Oil prices climbed, but gains were limited amid expectations that OPEC might raise its production target this week. Brent crude traded above $115 a barrel while U.S. light, sweet crude traded around $99 a barrel.

The dollar declined to a one-month low against a basket of currencies, putting a floor on commodity prices, after a Chinese official said the greenback would continue to weakenversus other major currencies.

And material stocks showed stregnth with stocks such as Freeport McMoran , Rio Tinto and BHP Billiton climbing.

General Motors said May vehicle sales in China fell 2.7 percent, its second consecutive monthly decline amid a slowdown in the world's largest market.
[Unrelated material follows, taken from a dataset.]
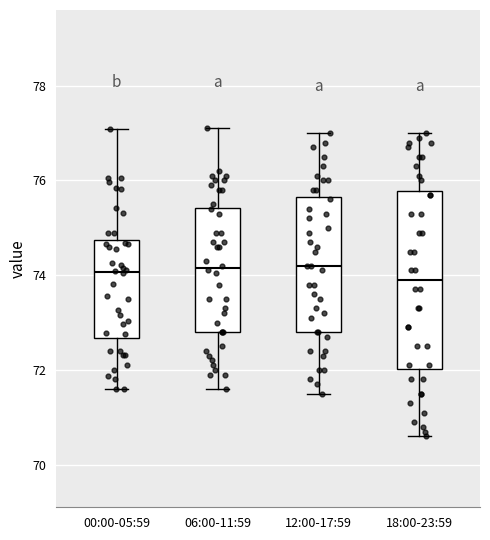

Reading left to right, read every box against the y-axis: the position of its median line, the range the box covers, and the ends of its whiskers. The values are not printed on the chart, so give them approximately, as read against the axis.

00:00-05:59: median 74.0, box 72.6 to 74.8, whiskers 71.6 to 77.0
06:00-11:59: median 74.2, box 72.8 to 75.4, whiskers 71.6 to 77.2
12:00-17:59: median 74.2, box 72.8 to 75.6, whiskers 71.6 to 77.0
18:00-23:59: median 74.0, box 72.0 to 75.8, whiskers 70.6 to 77.0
Meanwhile, Ford CEO Allan Mulally is expected to tell investors the automaker plans to increase sales by 50 percent over the next four years.

General Electric and Capital One have submitted bids for ING's U.S. online banking operations in a deal worth about $9 billion, Bloomberg reported.
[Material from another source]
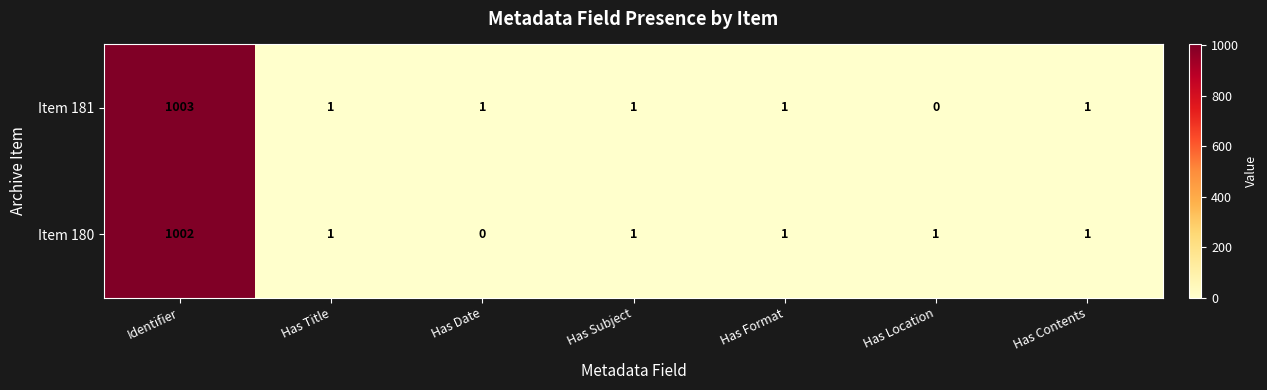

What is the difference between the maximum and minimum values in the Item 181 series?

1003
NBC Universal and Blackstone Group said they had reached agreement with NBCU, controlled by Comcast owner of CNBC, to buy out the private equity firm’s 50 percent stake in Universal Orlando for around $1 billion.

International Paper launched a $3.3 billion unsolicited offer for rival Temple-Inland as it dug in for what could be a prolonged battle to dominate North America's corrugated packaging business. Temple-Inland shares skyrocketed more than 40 percent.
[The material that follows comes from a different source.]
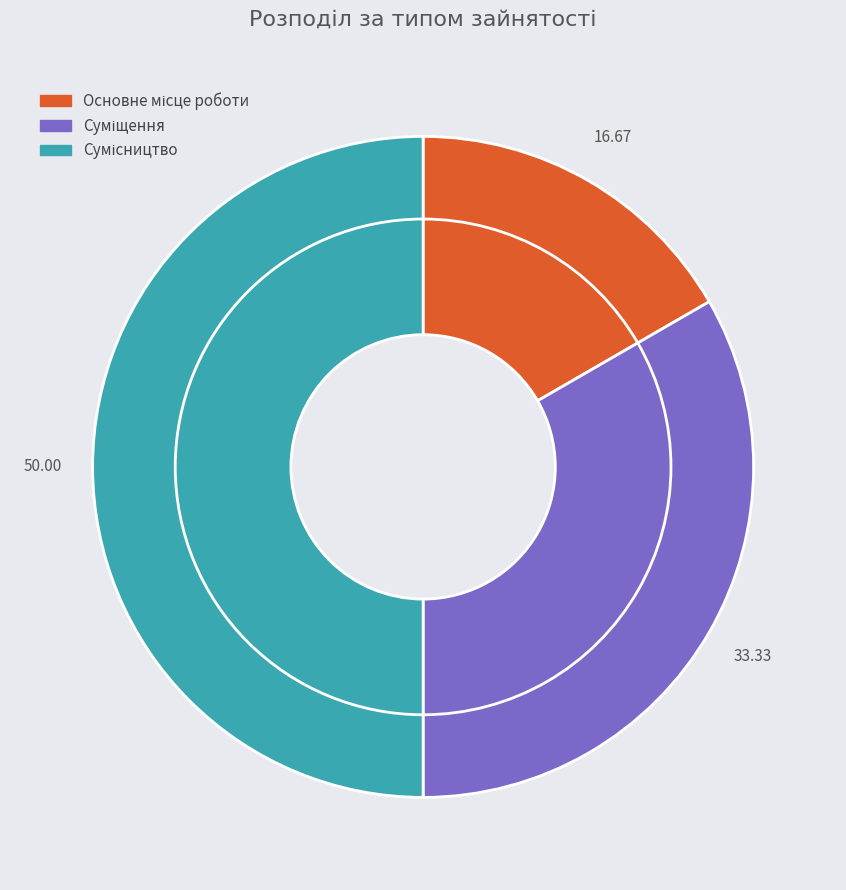

To the nearest percent, what is the difference between the Суміщення and Сумісництво slice percentages?

17%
On the tech front, Research In Motion slipped after the BlackBerry maker's rating was cut to "market perform" from "outperform" by Morgan Keegan. Sprint also declined after Stifel Nicolaus cut its rating on the telecom firm to "sell" from "hold."

Sony unveiled its new PlayStation Vitahandheld games device, but critics said the price of the gadget was too expensive.

And China's Sina said it will launch an English version of its microblog, Weibo, by the end of the year for overseas users.

On the earnings front, PepBoys plunged more than 15 percent after the car service chain, reported results that missed market estimates, as sales were hurt by bad weather and higher gas prices constrained consumer spending.

And Talbots tanked more than 30 percent after the women's clothing retailer warned its revenue would fall for a fifth straight quarter while heavy discounting shrinks its margins.

Fed Chairman Ben Bernanke is scheduled to speak on the economic outlook at 3:45 p.m. ETto a bankers conference in Atlanta. Fed officials have said recent data was a disappointment, and one suggested it could delay the Fed's exit from its extremely easy monetary policy.

European stocks edged higher, rebounding from an 11-week closing low and after a four-session losing run.

The IMF is open to delaying Greece's repayment of its international loans but believes a major restructuring of its debt would create serious problems in the euro zone, according to an official.

Coming Up This Week:

TUESDAY: 3-year Treasury note auction, consumer credit; Fed's Lockhart speaks; Amazon shareholder meeting, Ford investor day.
WEDNESDAY: Weekly mortgage applications, McDonald's sales data, quarterly services survey, oil inventories, 10-year Treasury note auction, Fed's Beige Book; Fed's Hoenig speaks; Caterpillar shareholder meeting.
THURSDAY: Bank of England announcement, European Central Bank announcement; international trade, jobless claims, wholesale trade, 30-year Treasury bond auction, money supply; Lubrizol shareholders vote on Berkshire takeover; Fed's Plosser speaks, Fed's Yellen speaks; earnings from National Semiconductor.
FRIDAY: Import & export prices, Treasury budget; earnings from Lululemon Athletica.